Today, Feminist Frequency released a new video – “25 Invisible Benefits of Gaming While Male” – that has almost nothing to do with Anita Sarkeesian’s Tropes vs. Women in Video Games series. I say “almost nothing” because it’s pretty clear that many of the things listed in this new video are the product of many of Sarkeesian’s own experiences in playing and speaking about videogames.
The video is a series of men listing off some of the “invisible privileges” of gaming while male and is based on a post made several months ago by Jonathan McIntosh. (At the time, I wrote a response to some of the comments on McIntosh’s piece). I still agree with my assessment: that while I take issue with the comments – obviously, they’re comments – the piece itself is not really objectionable.
Upon second thought, though, I found that the video did raise my awareness about something else that’s often made invisible in gaming, and which isn’t acknowledged in the video itself. We’ve been doing a lot of talking about gender in games recently, but we haven’t really been doing much talking about race in gaming (which is kind of pathetic, given the very important conversations about race that are being had outside of games due to the events in Ferguson, Missouri).
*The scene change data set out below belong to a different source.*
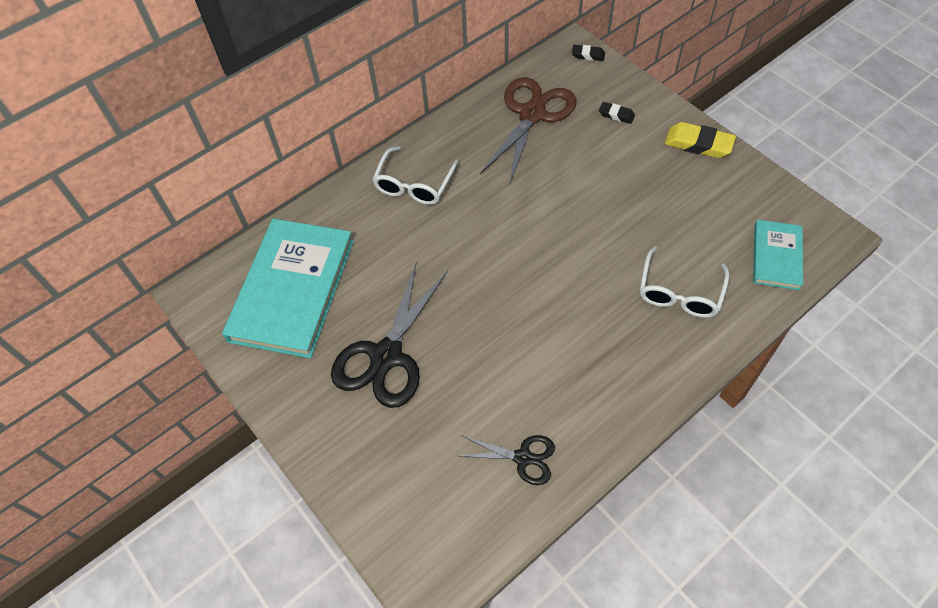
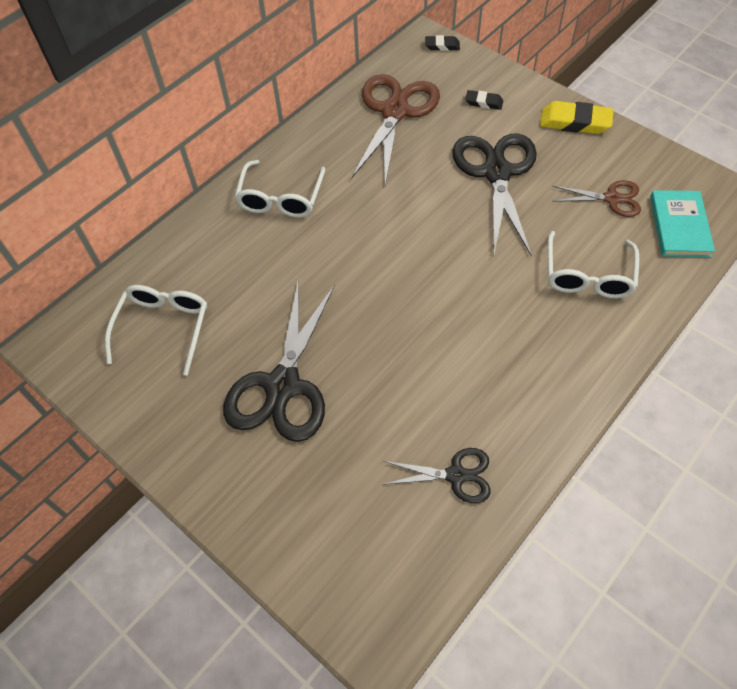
camera: 10 degrees left, 0 degrees up
turquoise book [222,219,354,359] -> white glasses [105,285,207,376]
none -> black scissors [452,133,537,256]
none -> brown scissors [552,180,641,217]

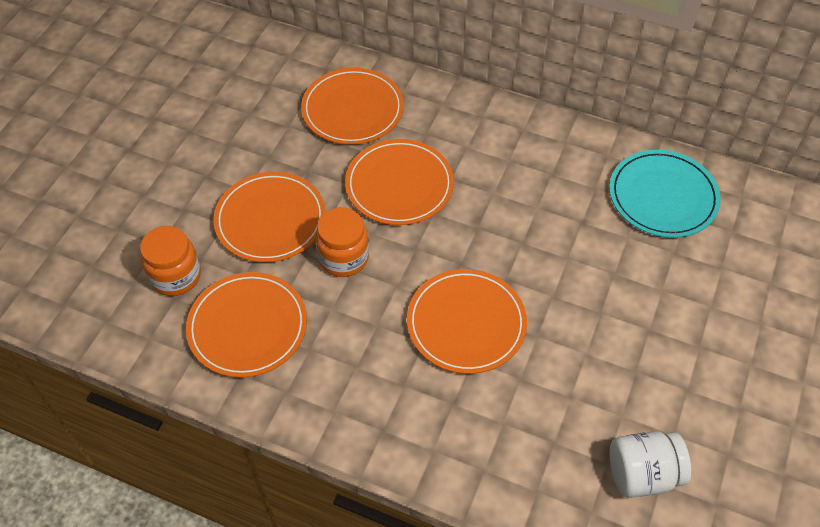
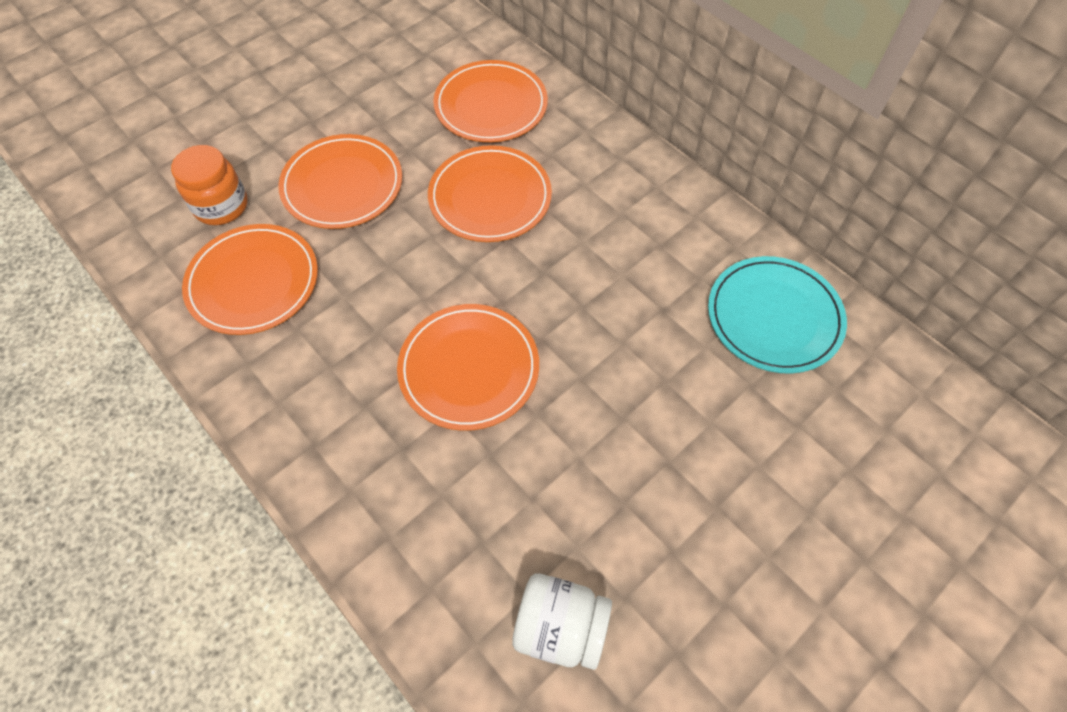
camera: 25 degrees right, 5 degrees up
orange jar [315,207,369,277] -> none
At one point in the video, a black man says that he won’t be sexually harassed at a convention – which may well be true, but just because he won’t be sexually harassed doesn’t mean he won’t be harassed for the color of his skin or his choice to wear his hair in dreadlocks.
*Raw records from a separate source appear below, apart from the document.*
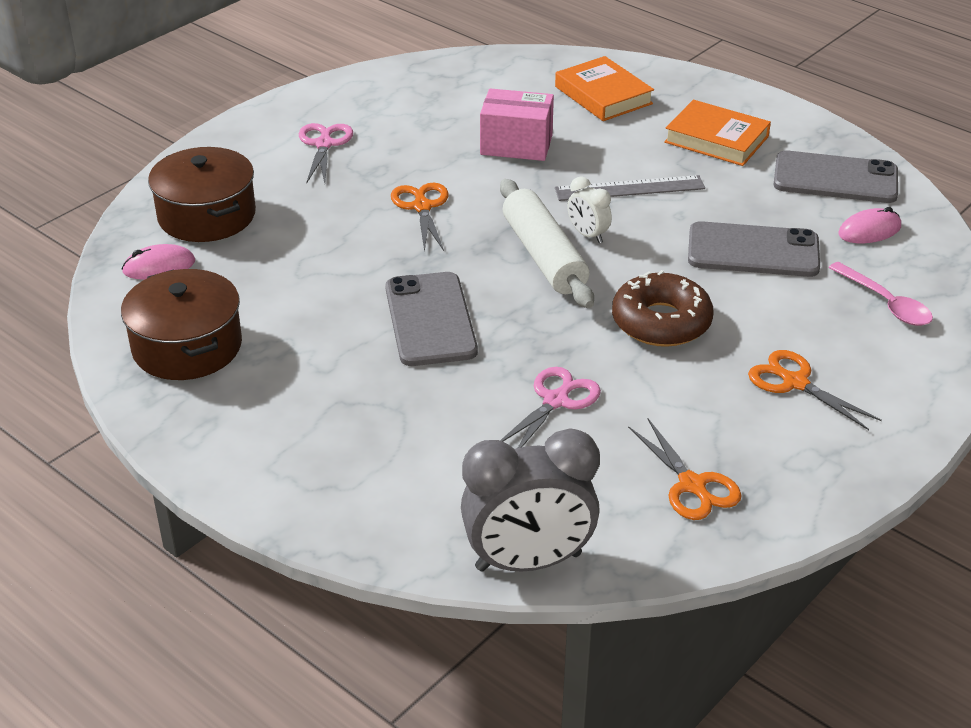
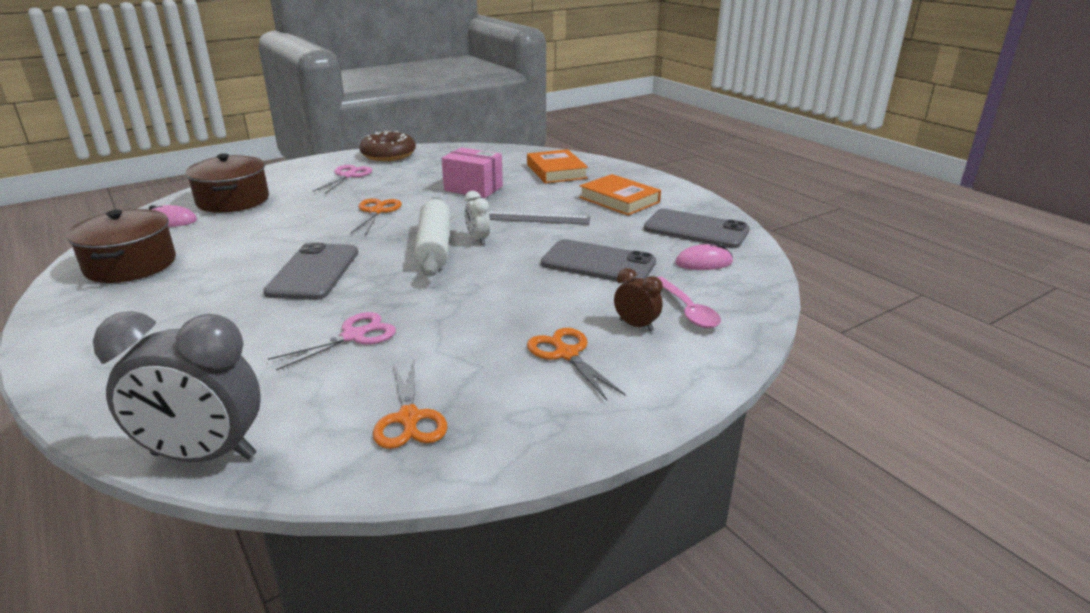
camera: 15 degrees right, 10 degrees down
brown donut [612,270,714,347] -> brown donut moved to [359,131,416,161]
none -> brown clock [614,268,663,332]

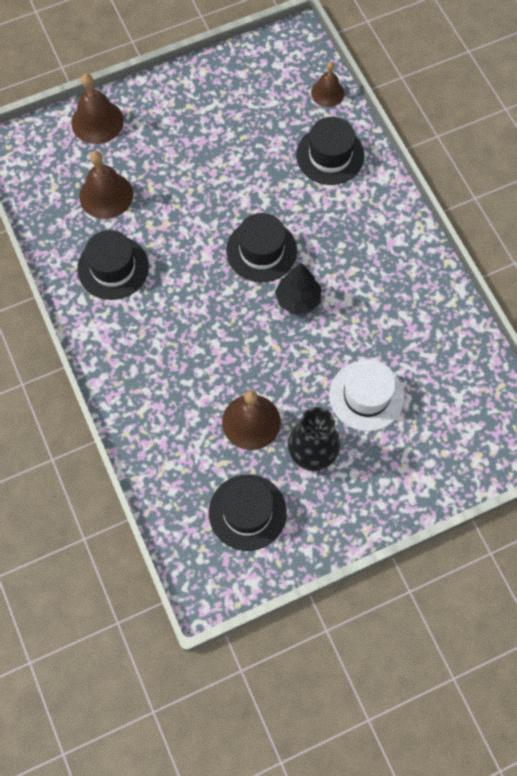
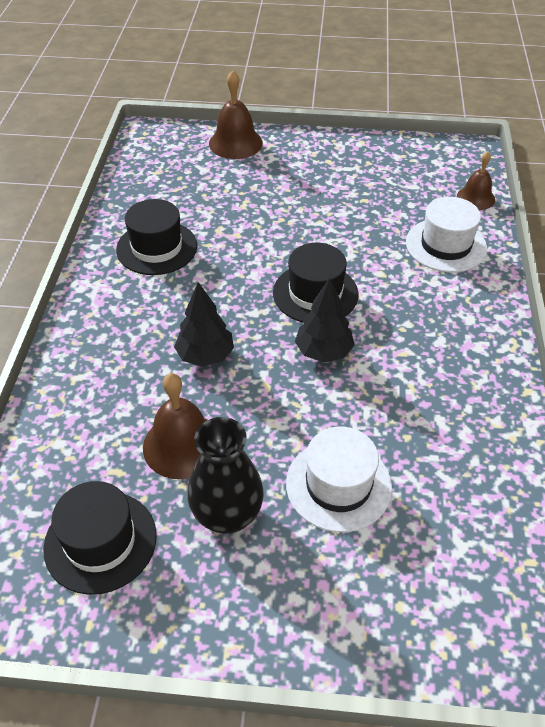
camera: 30 degrees right, 20 degrees down
brown bell [79,151,133,219] -> none
black hat [296,117,365,185] -> white hat [406,197,487,272]
none -> black tree [174,282,234,367]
One of the things I remember most vividly from the time I spent playing various Call of Duty games is that most of the chatter coming from other players wasn’t sexist (okay, so I wasn’t talking to them, so they didn’t know they were playing with a woman), but it was very racist. My modus operandi at the time was generally to mute everyone else in my game so I didn’t have to hear what they said, but what I caught in the few seconds that took was almost always either racist or heterosexist or both. I didn’t say anything, mostly out of concern that then the tide would turn against me for being female, but that’s always bothered me about CoD.
The video made me realize that in our attempts to rectify sexism in the industry we often end up ignoring the intersectionality of oppression – the overlap of oppressive systems that simultaneously marginalize multiple groups. Because the black man in the video has probably faced racism at conventions and while playing online, just as women face sexism in those spaces – and it’s just as important that we recognize his experience as it is that we recognize women’s experience.
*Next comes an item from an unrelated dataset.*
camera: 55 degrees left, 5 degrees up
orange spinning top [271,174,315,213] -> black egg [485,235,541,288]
Now imagine what it’s like for a woman of color, who receives both types of harassment. Now imagine being a queer woman of color.
I’m not saying this to criticize the video – we can’t always do all the things. I’m saying this because it’s important to remember that there are other systems of oppression in place that are very harmful in very real ways to multiple groups of people, and that we need to remind ourselves, even if we choose to focus primarily on one of those ways, that we can’t forget about the others (either the issues or the people they represent).
All of us need to remember that our experience is not the experience of everyone – and for some of us that means we need to acknowledge our privilege and other people’s oppression even as we are ourselves oppressed.